Nun war der Weg frei für das schnelle, bequeme und saubere Transportmittel auf der Schiene. 1922 war das ganze RhB-Netz elektrifiziert und damit die Abhängigkeit von ausländischer Energie aufgehoben. Die vorhandenen, zum Teil fast neuen Dampflokomotiven wurden laufend verkauft und dafür Elektroloks angeschafft. Nur wenige Dampfloko- motiven wurden in Reserve gehalten, vorgesehen für den Einsatz im Rangierdienst, an Bauzügen oder für allfällige Stromunterbrüche. Immer mehr Passagiere wurden befördert. Weitere Ausbauten, auch Stationen, wurden notwendig. Politiker machten sich für Ausbauten in ihren Regionen stark. So war es Dr. Erhard Branger, der 1920 zum Landammann von Davos gewählt wurde und sich für einen neuen und besseren Bahnhof einsetzte. Er hatte Erfolg: Der Bahnhofsumbau in Davos Platz erfolgte in den Jahren 1922 bis 1924, also kurz nach der Elektrifizierung.
Schon lange ist von den alten Leitungen nichts mehr vorhanden. Stabile Metallmasten ersetzen seit vielen Jahren die einfachen Holzmasten. Die Fahrdrähte, die Stationsleitungen und die Einspeiseleitungen müssen heute schnellere und leistungsfähigere Züge verkraften.
Geblieben sind aber Erinnerungen an Pionierleistungen, waren doch die RhB und die BLS die ersten elektrischen Bahnen in der Schweiz, national war man noch nicht soweit.
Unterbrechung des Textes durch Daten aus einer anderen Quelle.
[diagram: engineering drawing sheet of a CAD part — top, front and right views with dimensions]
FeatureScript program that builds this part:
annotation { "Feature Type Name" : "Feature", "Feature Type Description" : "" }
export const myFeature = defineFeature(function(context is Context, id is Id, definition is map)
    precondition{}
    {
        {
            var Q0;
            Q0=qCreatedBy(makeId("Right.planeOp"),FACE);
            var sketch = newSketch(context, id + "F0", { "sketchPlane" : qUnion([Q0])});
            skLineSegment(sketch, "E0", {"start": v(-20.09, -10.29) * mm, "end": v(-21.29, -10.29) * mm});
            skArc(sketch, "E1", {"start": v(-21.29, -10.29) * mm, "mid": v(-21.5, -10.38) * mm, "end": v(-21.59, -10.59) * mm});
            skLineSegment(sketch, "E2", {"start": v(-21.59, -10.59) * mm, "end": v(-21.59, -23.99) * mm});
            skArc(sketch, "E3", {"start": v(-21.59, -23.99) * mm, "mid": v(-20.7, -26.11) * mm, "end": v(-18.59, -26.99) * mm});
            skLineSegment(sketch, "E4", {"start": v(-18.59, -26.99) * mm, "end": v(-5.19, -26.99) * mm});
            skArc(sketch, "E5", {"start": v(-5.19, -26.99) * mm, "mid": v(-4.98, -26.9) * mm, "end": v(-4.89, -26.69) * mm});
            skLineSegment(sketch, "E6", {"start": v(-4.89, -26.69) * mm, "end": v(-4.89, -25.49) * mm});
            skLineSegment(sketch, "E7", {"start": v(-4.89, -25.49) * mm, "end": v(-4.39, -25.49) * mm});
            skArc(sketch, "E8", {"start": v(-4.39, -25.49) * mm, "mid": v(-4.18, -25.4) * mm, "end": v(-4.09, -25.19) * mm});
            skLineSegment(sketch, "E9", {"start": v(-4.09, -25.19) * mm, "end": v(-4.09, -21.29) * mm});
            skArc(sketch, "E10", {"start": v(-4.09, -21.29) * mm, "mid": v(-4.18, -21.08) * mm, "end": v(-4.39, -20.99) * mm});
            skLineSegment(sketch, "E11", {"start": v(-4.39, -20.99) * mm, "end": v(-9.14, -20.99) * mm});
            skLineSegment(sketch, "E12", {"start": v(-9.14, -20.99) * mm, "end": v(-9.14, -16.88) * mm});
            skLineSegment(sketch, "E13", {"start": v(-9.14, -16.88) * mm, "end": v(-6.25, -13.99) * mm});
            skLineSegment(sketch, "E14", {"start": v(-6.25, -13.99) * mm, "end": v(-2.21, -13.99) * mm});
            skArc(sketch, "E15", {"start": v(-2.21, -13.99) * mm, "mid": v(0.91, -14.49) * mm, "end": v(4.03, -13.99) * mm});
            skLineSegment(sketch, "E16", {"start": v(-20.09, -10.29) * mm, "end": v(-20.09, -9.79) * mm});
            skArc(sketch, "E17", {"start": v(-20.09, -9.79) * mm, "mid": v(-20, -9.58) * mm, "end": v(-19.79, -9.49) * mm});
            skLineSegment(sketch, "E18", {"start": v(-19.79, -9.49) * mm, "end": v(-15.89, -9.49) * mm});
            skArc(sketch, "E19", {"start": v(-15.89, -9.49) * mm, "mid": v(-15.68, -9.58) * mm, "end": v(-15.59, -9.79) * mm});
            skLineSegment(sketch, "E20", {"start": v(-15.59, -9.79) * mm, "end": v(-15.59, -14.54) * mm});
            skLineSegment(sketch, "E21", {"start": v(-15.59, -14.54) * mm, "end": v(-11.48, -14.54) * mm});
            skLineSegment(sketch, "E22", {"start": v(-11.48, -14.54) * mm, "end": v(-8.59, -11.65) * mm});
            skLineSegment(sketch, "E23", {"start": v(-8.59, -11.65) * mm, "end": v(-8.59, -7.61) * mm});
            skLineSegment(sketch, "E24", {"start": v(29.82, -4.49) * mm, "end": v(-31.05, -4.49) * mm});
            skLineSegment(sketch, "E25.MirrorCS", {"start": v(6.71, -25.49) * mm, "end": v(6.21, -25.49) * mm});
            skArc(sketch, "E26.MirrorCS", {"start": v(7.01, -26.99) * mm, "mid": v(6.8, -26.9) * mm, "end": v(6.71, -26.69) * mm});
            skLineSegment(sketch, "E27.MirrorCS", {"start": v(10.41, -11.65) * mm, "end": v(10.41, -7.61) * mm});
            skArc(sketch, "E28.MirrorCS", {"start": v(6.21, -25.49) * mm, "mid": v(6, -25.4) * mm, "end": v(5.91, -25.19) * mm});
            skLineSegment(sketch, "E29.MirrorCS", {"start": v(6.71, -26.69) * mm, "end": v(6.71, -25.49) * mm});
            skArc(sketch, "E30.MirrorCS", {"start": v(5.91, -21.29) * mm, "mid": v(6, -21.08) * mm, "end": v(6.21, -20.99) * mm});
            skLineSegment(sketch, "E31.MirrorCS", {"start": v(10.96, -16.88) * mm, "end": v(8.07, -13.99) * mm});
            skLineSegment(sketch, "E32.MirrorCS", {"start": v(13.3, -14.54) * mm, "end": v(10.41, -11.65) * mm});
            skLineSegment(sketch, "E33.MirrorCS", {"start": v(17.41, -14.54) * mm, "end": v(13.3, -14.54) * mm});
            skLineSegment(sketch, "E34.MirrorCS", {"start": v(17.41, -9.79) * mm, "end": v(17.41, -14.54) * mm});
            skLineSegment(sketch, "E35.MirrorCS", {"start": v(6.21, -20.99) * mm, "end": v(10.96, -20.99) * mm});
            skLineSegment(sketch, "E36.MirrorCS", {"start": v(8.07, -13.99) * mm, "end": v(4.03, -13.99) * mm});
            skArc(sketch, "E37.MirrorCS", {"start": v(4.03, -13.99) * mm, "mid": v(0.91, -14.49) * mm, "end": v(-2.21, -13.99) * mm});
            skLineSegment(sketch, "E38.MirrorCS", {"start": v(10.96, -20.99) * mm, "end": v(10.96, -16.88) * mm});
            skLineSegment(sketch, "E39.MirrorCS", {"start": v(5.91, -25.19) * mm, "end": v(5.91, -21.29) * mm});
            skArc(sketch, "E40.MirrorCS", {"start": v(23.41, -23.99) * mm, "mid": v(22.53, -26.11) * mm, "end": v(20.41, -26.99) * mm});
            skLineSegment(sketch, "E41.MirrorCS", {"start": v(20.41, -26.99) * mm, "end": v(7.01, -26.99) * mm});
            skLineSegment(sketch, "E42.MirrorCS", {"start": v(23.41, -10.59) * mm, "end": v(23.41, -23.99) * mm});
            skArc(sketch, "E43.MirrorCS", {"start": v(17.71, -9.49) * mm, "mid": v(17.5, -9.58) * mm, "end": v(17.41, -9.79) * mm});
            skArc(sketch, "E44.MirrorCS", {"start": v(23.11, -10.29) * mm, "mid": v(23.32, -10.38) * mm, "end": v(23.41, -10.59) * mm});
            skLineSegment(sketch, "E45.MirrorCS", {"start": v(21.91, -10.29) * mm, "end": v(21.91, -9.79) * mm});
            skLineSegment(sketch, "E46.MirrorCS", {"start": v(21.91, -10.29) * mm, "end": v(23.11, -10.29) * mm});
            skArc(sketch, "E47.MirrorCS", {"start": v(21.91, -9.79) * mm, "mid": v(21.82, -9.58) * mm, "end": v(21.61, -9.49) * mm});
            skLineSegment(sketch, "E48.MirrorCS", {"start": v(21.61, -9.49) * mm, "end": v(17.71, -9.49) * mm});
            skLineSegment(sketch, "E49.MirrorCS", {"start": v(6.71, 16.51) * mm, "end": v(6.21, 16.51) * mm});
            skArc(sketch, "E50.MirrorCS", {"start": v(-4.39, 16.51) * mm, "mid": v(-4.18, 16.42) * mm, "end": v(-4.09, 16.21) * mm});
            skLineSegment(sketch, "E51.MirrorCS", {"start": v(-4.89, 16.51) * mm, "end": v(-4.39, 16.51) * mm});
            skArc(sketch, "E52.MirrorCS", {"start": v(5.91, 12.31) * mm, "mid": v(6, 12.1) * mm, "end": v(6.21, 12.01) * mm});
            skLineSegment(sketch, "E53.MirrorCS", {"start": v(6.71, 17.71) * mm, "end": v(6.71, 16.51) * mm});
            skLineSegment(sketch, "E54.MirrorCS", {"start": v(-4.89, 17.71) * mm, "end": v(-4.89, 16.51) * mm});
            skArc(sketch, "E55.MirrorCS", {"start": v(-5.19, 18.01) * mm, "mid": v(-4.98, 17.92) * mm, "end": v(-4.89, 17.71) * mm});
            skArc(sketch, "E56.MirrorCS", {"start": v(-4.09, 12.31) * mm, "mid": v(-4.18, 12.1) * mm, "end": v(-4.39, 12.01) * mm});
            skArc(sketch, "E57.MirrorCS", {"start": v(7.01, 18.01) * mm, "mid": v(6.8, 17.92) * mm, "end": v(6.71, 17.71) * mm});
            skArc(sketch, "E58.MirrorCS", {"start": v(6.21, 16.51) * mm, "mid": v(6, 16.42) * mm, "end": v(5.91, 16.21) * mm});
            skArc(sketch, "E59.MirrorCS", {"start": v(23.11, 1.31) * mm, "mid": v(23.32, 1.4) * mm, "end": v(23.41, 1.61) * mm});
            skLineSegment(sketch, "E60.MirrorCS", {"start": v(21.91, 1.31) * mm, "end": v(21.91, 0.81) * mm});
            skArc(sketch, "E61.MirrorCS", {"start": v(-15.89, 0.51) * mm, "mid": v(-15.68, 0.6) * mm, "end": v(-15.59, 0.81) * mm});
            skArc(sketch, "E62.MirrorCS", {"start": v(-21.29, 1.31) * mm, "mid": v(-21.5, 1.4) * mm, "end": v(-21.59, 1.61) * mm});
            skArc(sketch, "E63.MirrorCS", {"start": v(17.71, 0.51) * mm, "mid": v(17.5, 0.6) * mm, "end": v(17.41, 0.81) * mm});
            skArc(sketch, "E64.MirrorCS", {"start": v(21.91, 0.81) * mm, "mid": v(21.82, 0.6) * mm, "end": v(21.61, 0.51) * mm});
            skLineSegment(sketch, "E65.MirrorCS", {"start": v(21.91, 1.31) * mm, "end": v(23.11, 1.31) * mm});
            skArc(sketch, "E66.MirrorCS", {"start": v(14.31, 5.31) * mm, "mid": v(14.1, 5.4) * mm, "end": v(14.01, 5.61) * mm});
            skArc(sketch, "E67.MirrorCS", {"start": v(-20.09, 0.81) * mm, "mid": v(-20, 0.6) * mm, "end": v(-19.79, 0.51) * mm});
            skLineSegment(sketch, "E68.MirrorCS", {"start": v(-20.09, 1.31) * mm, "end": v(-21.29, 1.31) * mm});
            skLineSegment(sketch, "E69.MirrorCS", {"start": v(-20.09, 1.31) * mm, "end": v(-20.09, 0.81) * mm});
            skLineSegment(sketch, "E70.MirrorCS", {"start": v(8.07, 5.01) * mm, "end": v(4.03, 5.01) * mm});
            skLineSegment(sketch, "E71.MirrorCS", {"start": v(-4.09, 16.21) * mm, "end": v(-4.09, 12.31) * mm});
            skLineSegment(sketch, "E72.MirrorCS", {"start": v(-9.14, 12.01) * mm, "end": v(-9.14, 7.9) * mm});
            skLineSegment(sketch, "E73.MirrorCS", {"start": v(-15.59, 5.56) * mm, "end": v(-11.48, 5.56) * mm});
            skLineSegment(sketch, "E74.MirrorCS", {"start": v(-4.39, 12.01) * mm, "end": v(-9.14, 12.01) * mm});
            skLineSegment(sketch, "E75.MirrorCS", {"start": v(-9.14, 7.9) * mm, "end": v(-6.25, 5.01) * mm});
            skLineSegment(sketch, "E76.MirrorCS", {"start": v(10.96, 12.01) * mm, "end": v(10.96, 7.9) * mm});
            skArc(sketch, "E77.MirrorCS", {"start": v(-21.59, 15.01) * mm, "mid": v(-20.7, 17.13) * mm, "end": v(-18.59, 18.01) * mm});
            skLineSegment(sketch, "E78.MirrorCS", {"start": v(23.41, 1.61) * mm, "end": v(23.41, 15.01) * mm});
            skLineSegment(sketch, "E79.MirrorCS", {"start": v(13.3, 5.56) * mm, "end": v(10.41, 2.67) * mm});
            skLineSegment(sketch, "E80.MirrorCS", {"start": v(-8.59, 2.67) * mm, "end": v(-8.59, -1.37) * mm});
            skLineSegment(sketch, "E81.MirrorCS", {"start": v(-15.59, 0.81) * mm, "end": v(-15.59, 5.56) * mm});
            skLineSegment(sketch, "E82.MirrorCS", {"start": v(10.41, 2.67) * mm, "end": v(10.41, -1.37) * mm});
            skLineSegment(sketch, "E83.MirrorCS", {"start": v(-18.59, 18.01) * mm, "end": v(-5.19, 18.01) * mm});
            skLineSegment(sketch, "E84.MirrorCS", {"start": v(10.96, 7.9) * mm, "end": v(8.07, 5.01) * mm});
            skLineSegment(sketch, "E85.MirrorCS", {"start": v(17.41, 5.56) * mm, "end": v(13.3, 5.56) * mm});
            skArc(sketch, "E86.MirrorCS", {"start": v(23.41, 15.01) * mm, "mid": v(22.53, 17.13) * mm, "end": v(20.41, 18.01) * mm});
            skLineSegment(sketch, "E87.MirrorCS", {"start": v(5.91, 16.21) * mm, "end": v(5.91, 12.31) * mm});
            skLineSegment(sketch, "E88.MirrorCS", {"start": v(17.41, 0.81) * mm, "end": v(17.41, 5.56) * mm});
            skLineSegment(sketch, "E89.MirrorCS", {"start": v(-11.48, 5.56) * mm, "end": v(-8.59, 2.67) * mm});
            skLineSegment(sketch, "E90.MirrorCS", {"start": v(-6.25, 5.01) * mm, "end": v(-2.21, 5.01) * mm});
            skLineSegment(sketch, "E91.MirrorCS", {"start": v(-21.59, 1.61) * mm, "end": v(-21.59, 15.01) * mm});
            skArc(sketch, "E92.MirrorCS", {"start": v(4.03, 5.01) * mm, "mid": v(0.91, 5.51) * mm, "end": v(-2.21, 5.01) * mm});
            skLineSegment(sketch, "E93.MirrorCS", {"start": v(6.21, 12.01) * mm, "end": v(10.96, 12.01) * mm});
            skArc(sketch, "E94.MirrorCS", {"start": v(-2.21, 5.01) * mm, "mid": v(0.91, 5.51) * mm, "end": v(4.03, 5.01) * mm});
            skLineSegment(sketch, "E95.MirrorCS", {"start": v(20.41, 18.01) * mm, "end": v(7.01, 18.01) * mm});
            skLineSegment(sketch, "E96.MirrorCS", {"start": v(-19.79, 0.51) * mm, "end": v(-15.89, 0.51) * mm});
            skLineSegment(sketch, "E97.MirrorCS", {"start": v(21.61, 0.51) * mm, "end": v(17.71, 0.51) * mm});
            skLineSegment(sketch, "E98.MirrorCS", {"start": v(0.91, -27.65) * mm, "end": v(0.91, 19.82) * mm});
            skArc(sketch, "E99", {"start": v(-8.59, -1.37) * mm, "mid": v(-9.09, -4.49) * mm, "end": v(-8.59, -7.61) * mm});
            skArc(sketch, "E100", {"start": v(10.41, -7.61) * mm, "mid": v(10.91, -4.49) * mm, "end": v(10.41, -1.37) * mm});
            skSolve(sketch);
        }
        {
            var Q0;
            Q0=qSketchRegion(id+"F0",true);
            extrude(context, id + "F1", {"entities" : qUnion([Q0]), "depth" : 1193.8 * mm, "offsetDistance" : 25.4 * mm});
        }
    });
Auf der Gotthardstrecke fuhr man erst ab 1922 elektrisch, viele weitere Strecken im Mittelland wurden erst später elektrifiziert.

Verfasst von Rico De Boni, (1945) geboren und aufgewachsen in Davos.

Hier zu sehen ist ein Montagezug mit einer dampfbetriebenen Lokomotive.
Hier zu sehen ist ein Montagezug mit einer dampfbetriebenen Lokomotive.